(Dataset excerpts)
--------------------

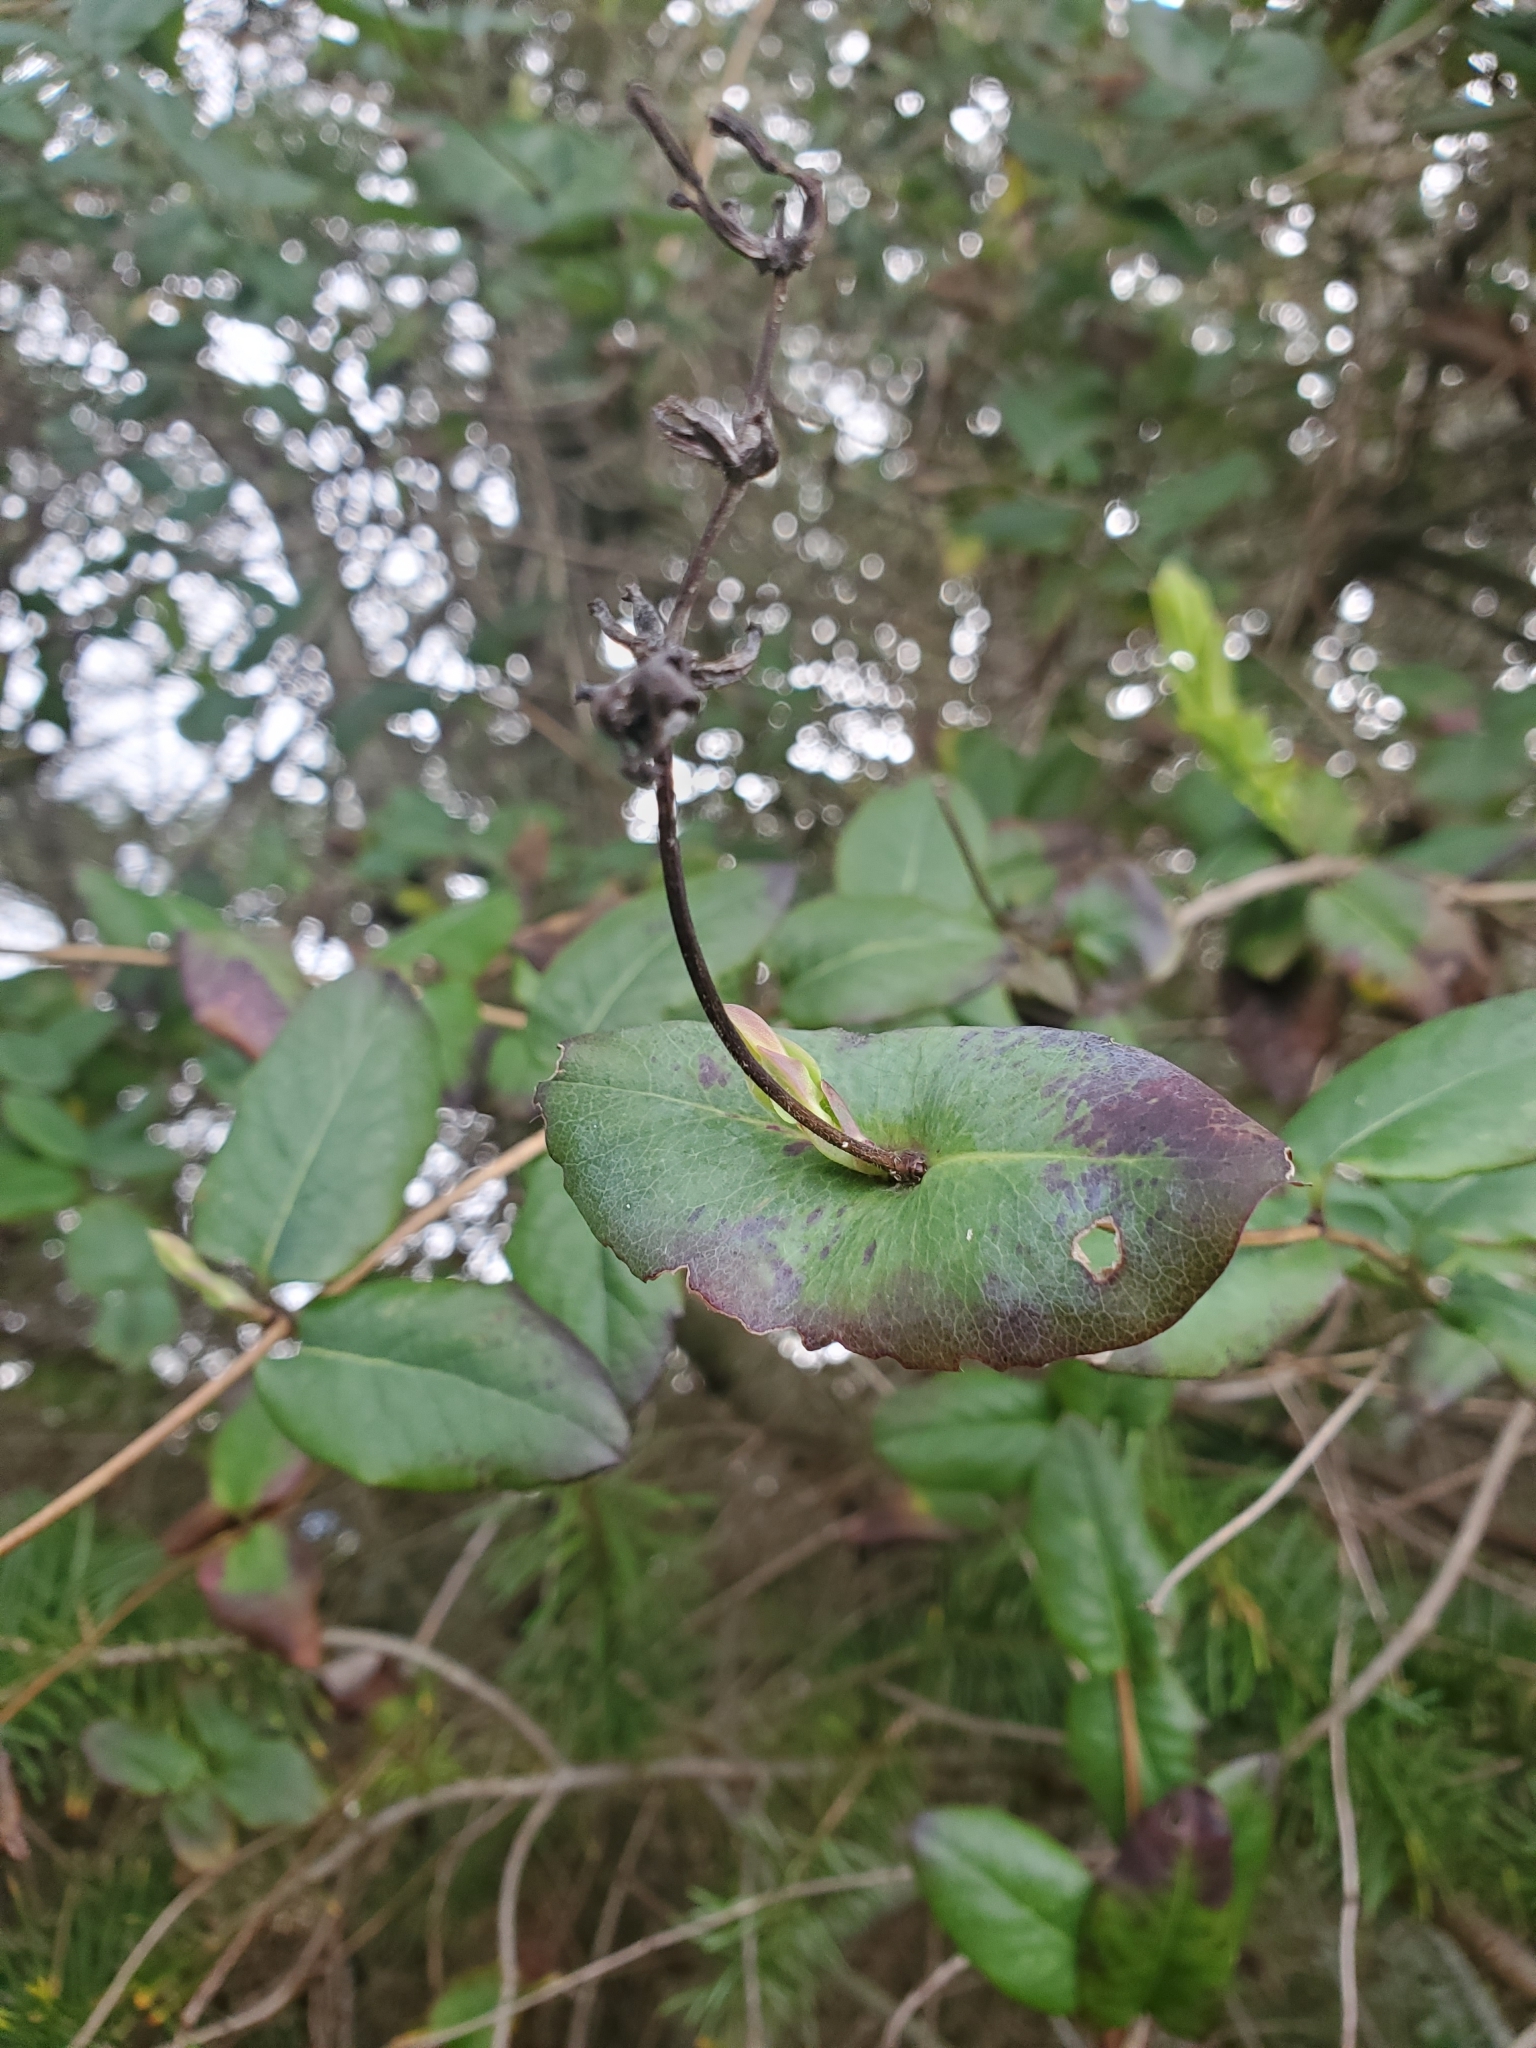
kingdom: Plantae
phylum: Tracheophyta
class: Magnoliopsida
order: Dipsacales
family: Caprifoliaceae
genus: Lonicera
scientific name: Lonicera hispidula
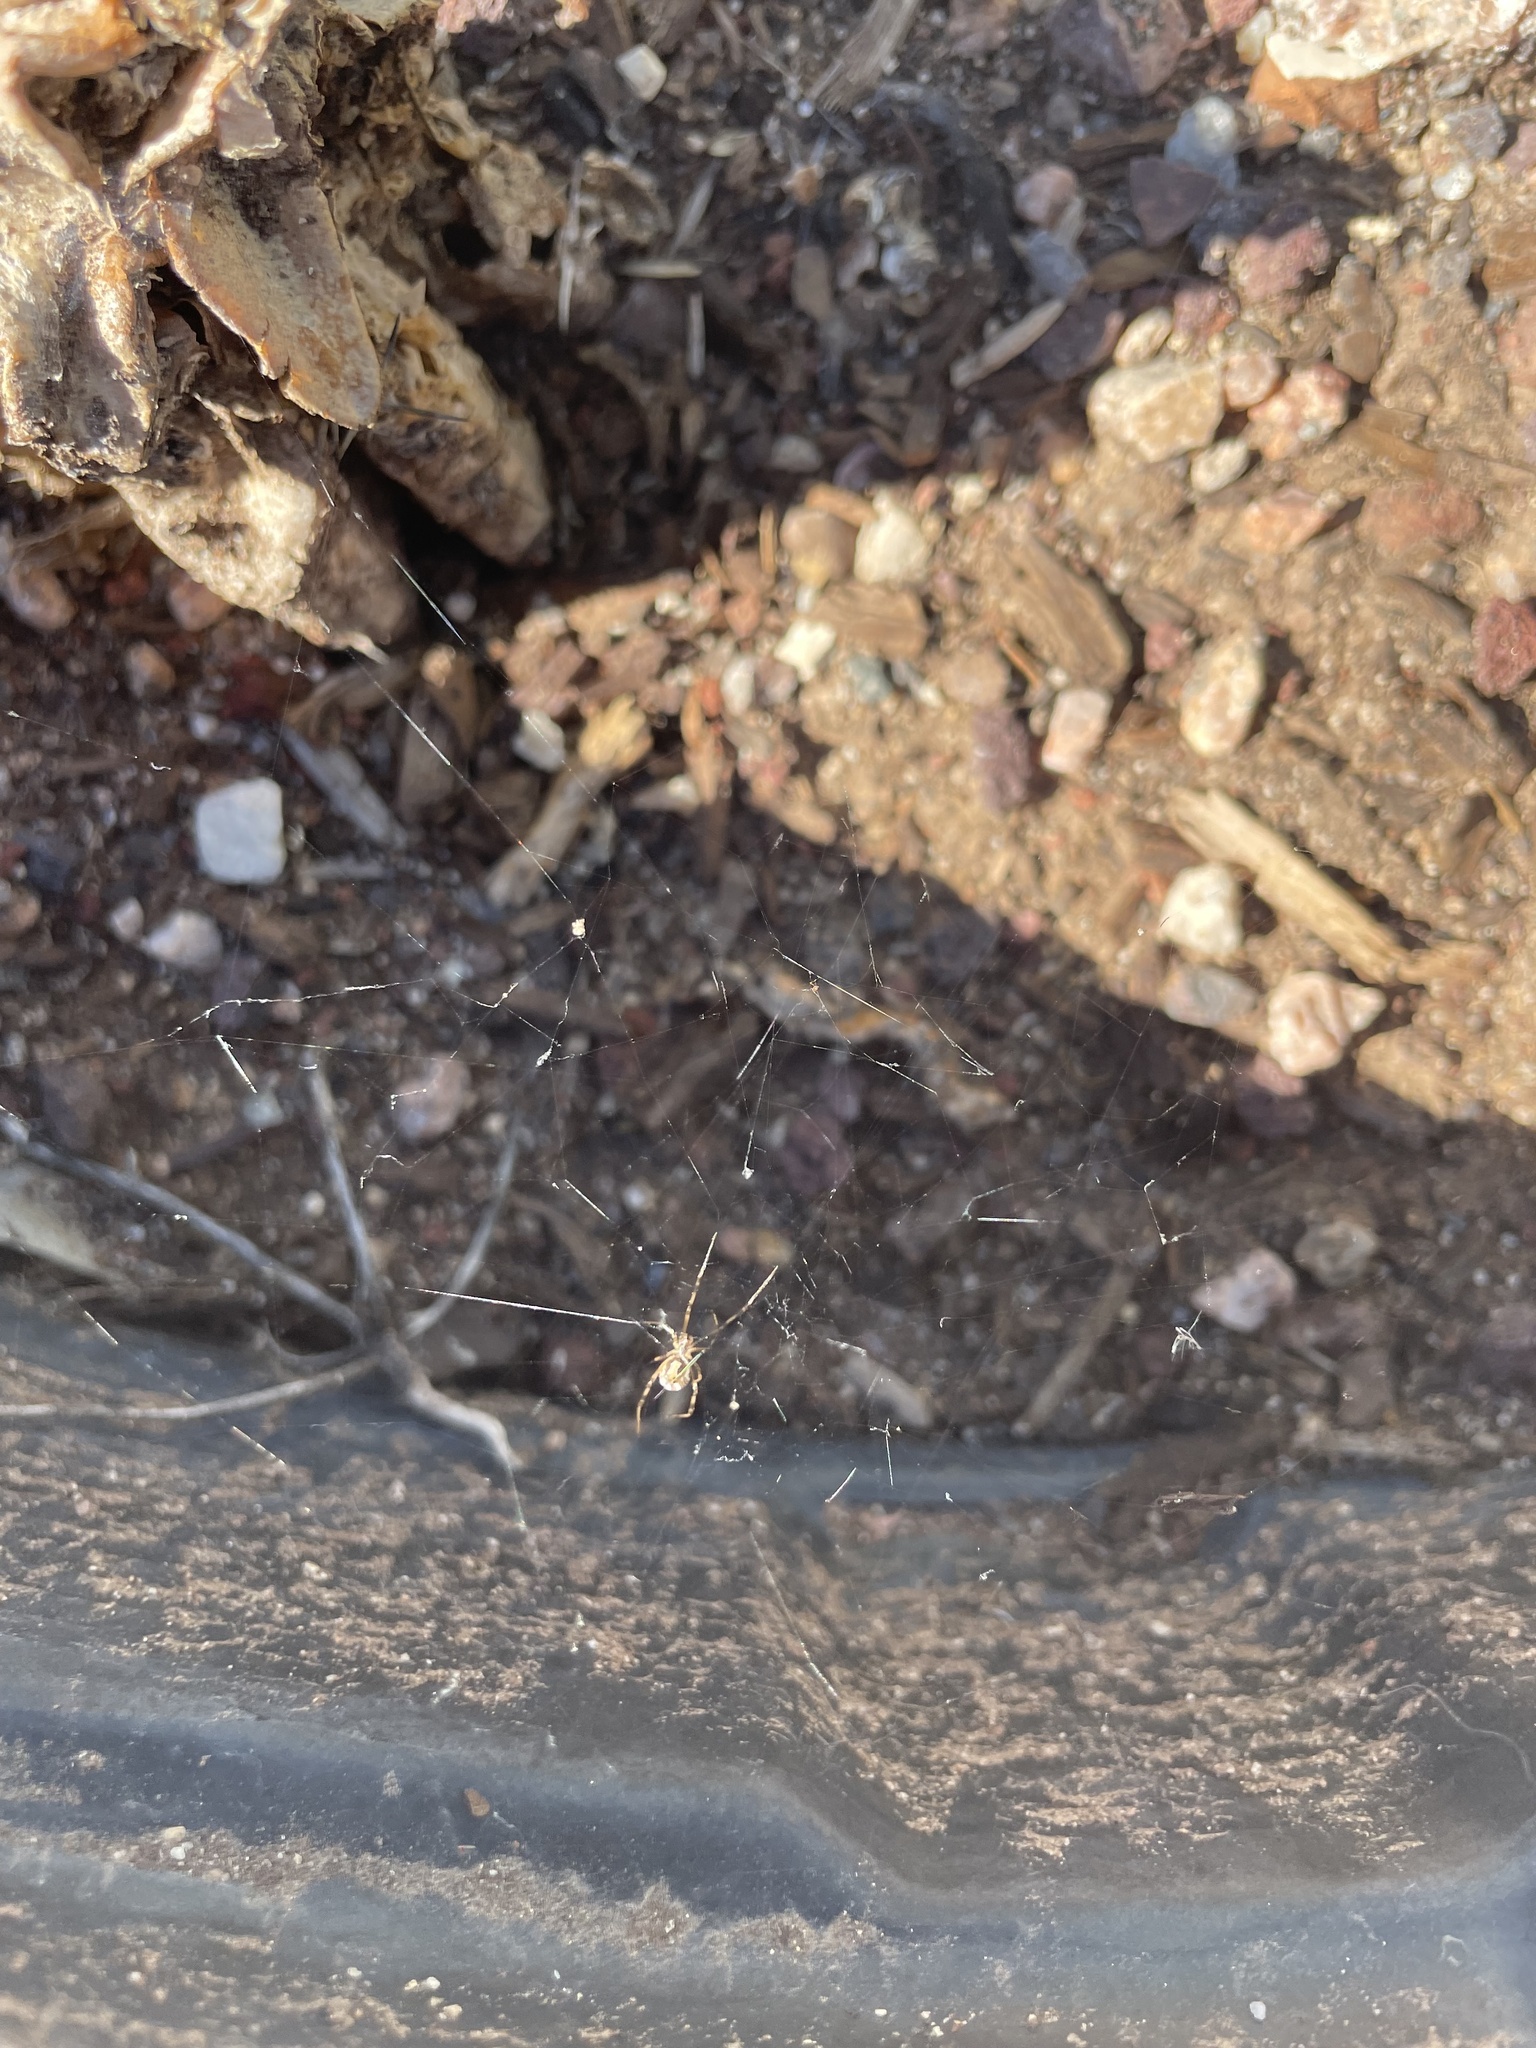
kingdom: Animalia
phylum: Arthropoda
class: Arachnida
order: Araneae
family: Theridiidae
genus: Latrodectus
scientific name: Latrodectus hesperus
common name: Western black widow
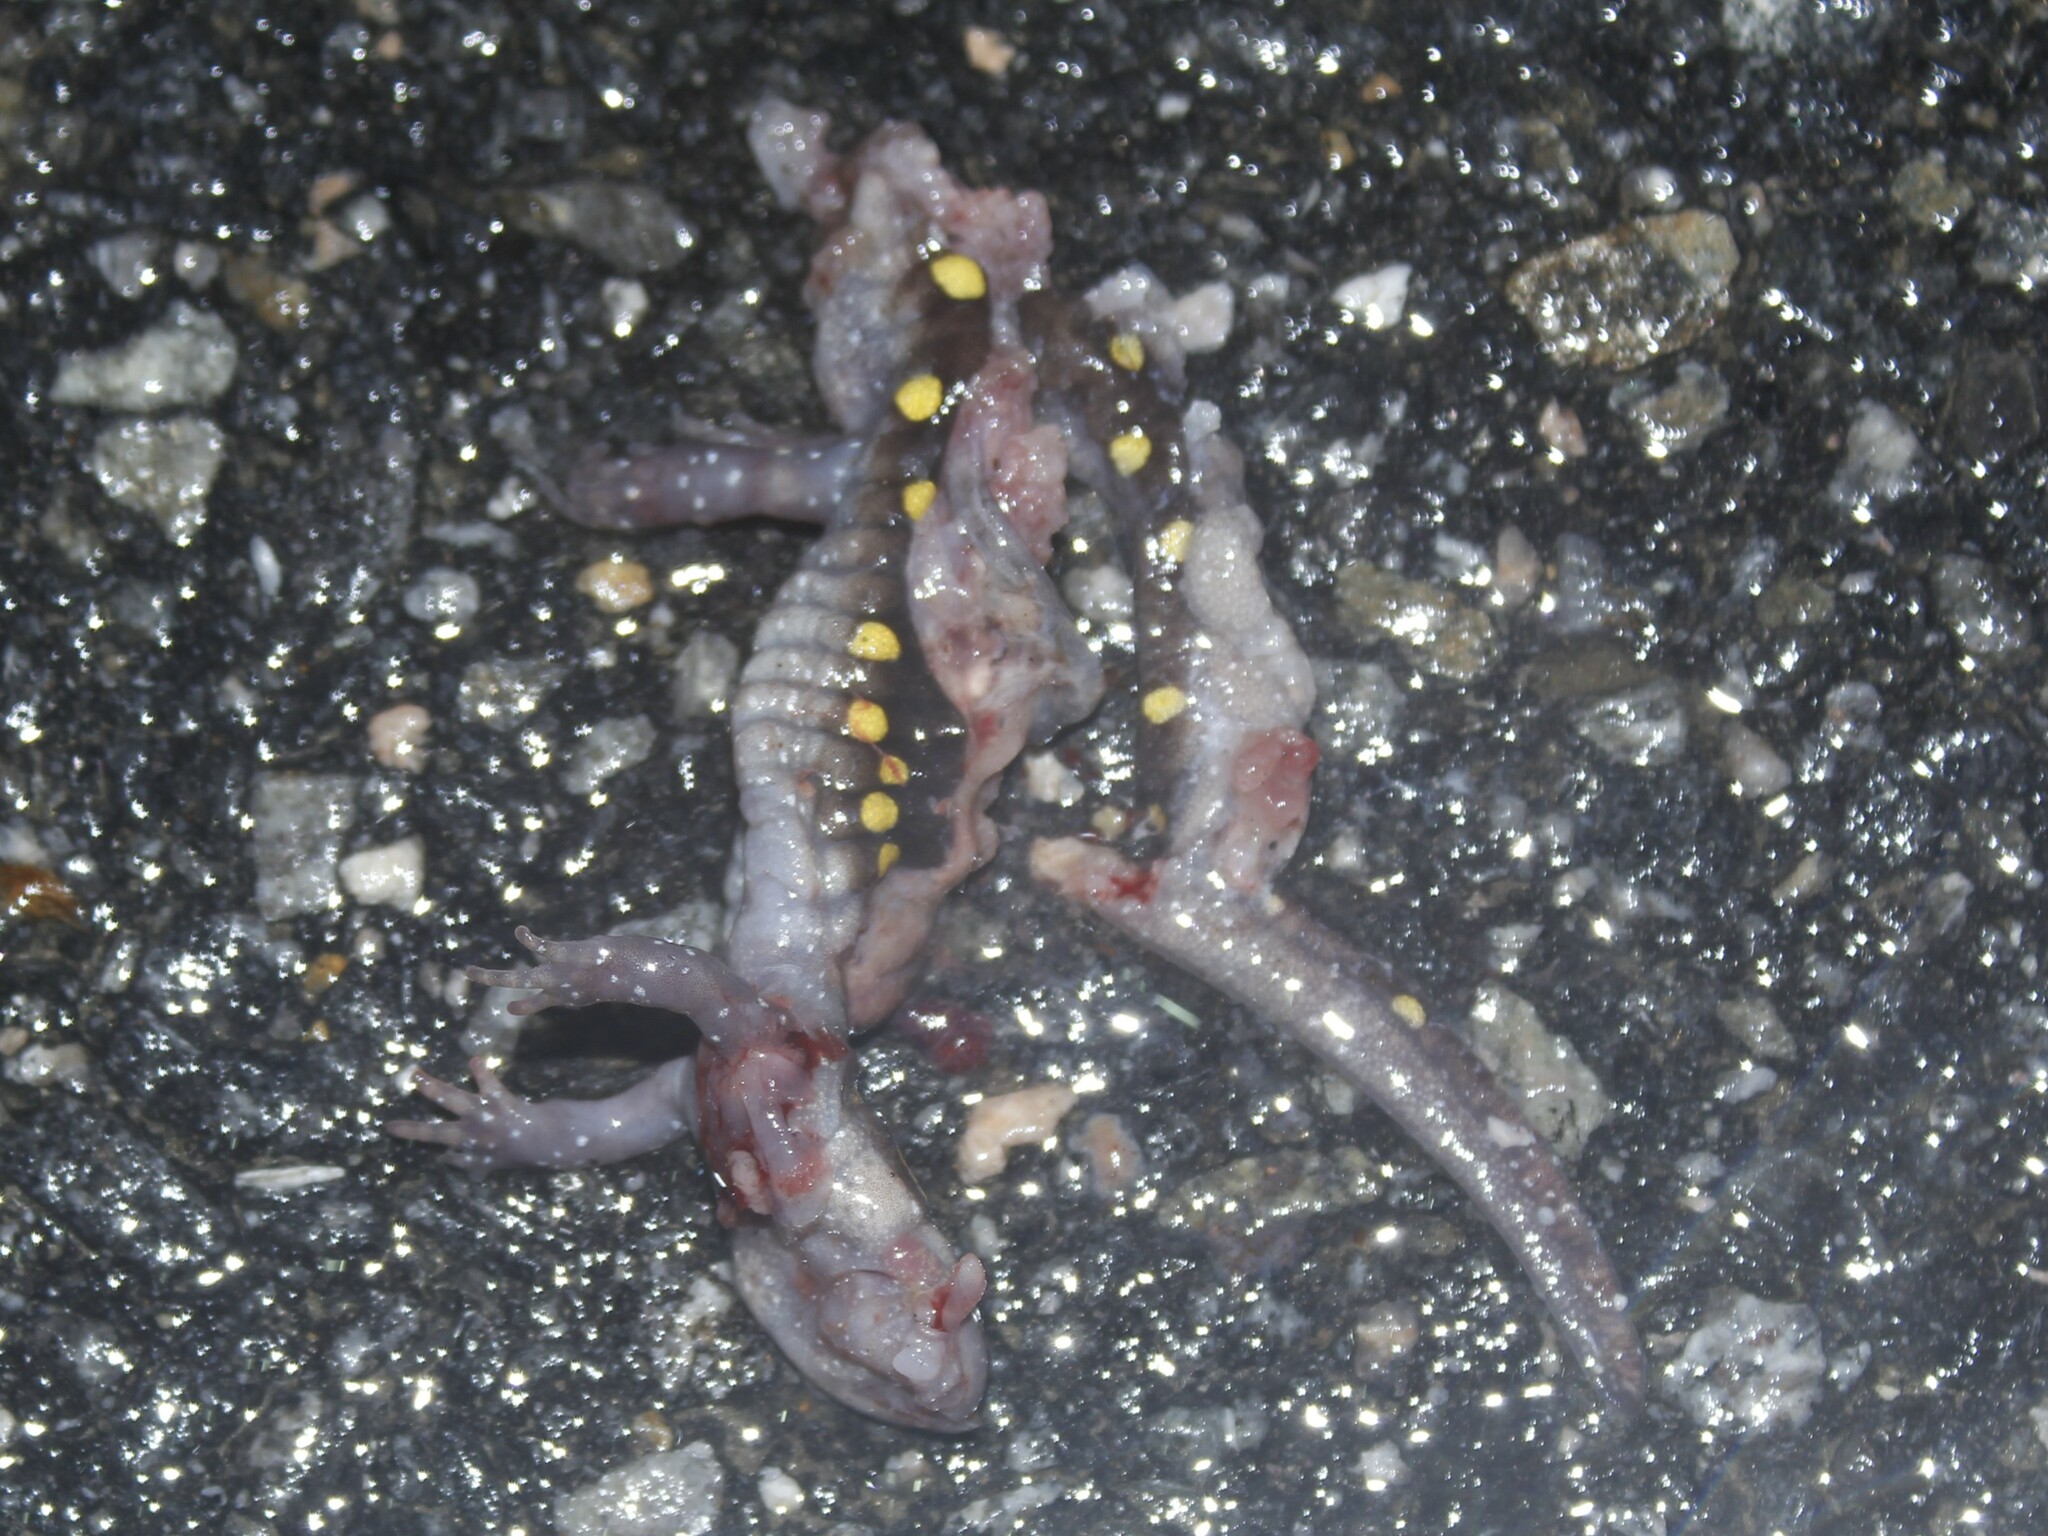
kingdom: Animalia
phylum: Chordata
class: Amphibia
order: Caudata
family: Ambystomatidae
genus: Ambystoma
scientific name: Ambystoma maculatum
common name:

--------------------

### What is being asked
Print every line of the listing above word for word, leaving out the pictures.

### Answer to this problem
kingdom: Plantae
phylum: Tracheophyta
class: Magnoliopsida
order: Dipsacales
family: Caprifoliaceae
genus: Lonicera
scientific name: Lonicera hispidula
kingdom: Animalia
phylum: Arthropoda
class: Arachnida
order: Araneae
family: Theridiidae
genus: Latrodectus
scientific name: Latrodectus hesperus
common name: Western black widow
kingdom: Animalia
phylum: Chordata
class: Amphibia
order: Caudata
family: Ambystomatidae
genus: Ambystoma
scientific name: Ambystoma maculatum
common name:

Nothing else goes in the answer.